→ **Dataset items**
--
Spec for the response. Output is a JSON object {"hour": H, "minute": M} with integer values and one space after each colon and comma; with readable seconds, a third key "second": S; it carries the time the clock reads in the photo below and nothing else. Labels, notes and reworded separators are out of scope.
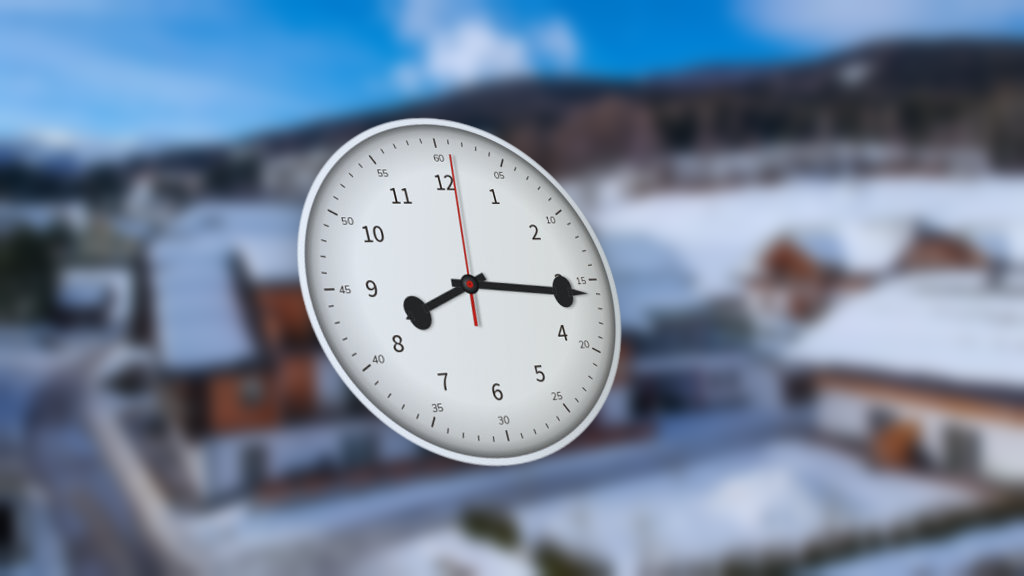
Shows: {"hour": 8, "minute": 16, "second": 1}
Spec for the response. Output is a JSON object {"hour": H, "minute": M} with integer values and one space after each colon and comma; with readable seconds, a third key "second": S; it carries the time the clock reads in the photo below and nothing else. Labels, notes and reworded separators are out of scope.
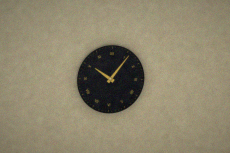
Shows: {"hour": 10, "minute": 6}
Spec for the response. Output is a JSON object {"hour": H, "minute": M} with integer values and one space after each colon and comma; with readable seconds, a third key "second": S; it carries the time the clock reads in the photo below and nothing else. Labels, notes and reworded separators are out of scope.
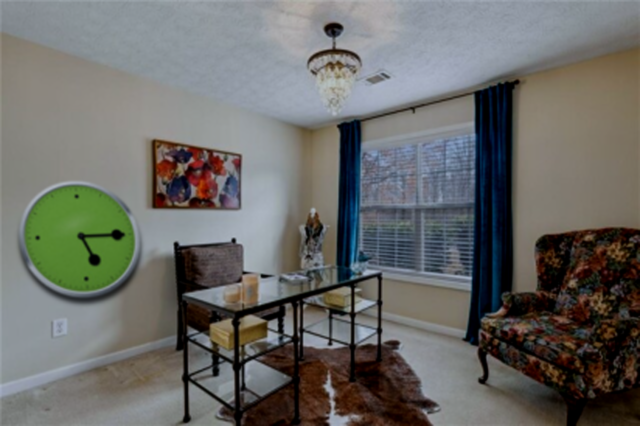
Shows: {"hour": 5, "minute": 15}
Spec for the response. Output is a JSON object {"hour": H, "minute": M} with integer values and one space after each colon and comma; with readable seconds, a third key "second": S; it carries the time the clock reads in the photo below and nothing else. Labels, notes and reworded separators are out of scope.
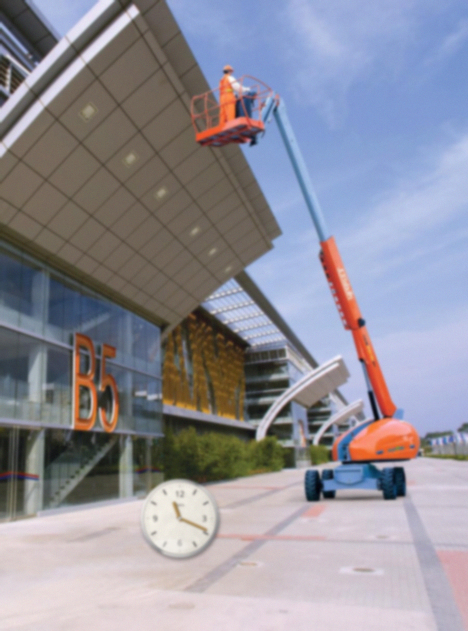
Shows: {"hour": 11, "minute": 19}
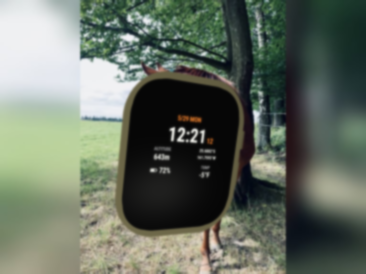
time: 12:21
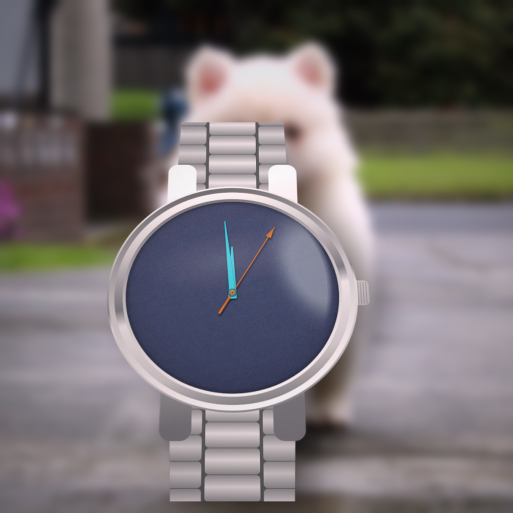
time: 11:59:05
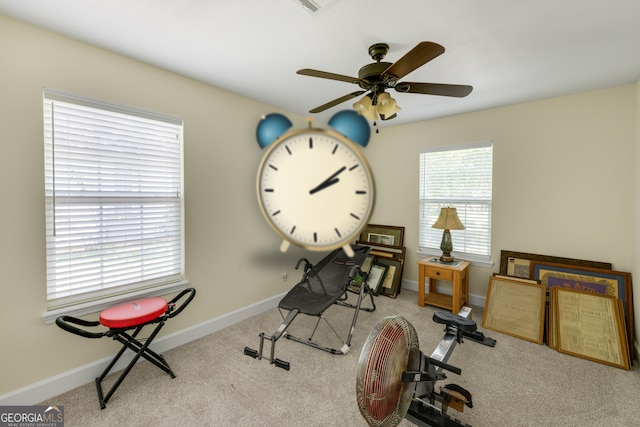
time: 2:09
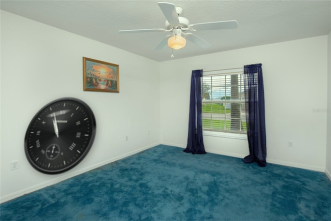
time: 10:56
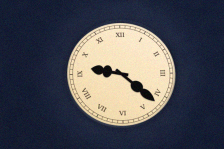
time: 9:22
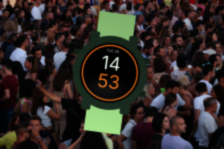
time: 14:53
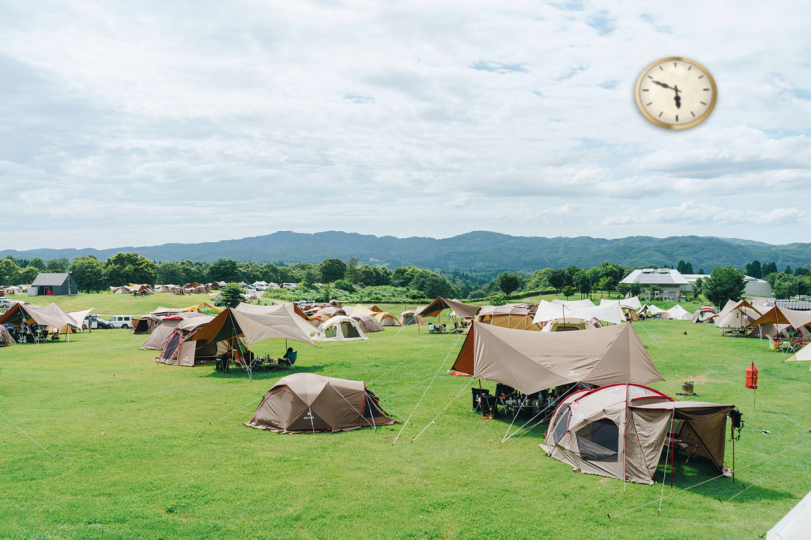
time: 5:49
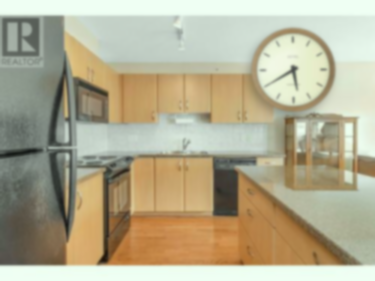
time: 5:40
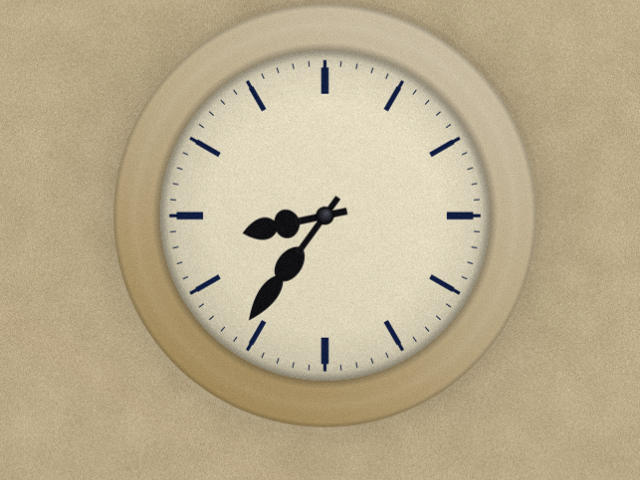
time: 8:36
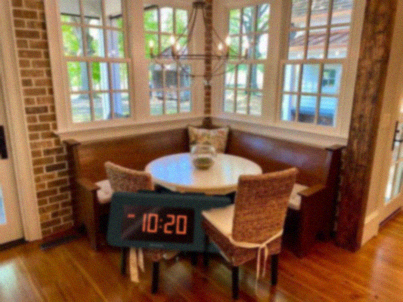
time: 10:20
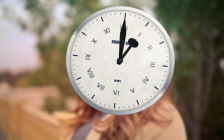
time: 1:00
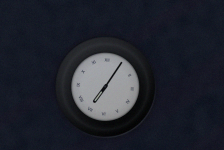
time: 7:05
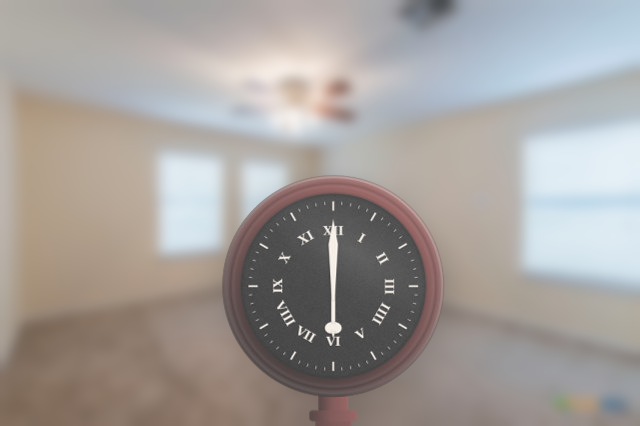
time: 6:00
--
→ **Requirements**
Put every line of the records above into a JSON list of strings, one string per line, skipping blank lines. Leave the pictures out of your answer.

→ **Solution**
[
  "Spec for the response. Output is a JSON object {\"hour\": H, \"minute\": M} with integer values and one space after each colon and comma; with readable seconds, a third key \"second\": S; it carries the time the clock reads in the photo below and nothing else. Labels, notes and reworded separators are out of scope.",
  "Shows: {\"hour\": 8, \"minute\": 16, \"second\": 1}",
  "Spec for the response. Output is a JSON object {\"hour\": H, \"minute\": M} with integer values and one space after each colon and comma; with readable seconds, a third key \"second\": S; it carries the time the clock reads in the photo below and nothing else. Labels, notes and reworded separators are out of scope.",
  "Shows: {\"hour\": 10, \"minute\": 6}",
  "Spec for the response. Output is a JSON object {\"hour\": H, \"minute\": M} with integer values and one space after each colon and comma; with readable seconds, a third key \"second\": S; it carries the time the clock reads in the photo below and nothing else. Labels, notes and reworded separators are out of scope.",
  "Shows: {\"hour\": 5, \"minute\": 15}",
  "Spec for the response. Output is a JSON object {\"hour\": H, \"minute\": M} with integer values and one space after each colon and comma; with readable seconds, a third key \"second\": S; it carries the time the clock reads in the photo below and nothing else. Labels, notes and reworded separators are out of scope.",
  "Shows: {\"hour\": 11, \"minute\": 19}",
  "time: 12:21",
  "time: 11:59:05",
  "time: 2:09",
  "time: 10:56",
  "time: 9:22",
  "time: 14:53",
  "time: 5:49",
  "time: 5:40",
  "time: 8:36",
  "time: 10:20",
  "time: 1:00",
  "time: 7:05",
  "time: 6:00"
]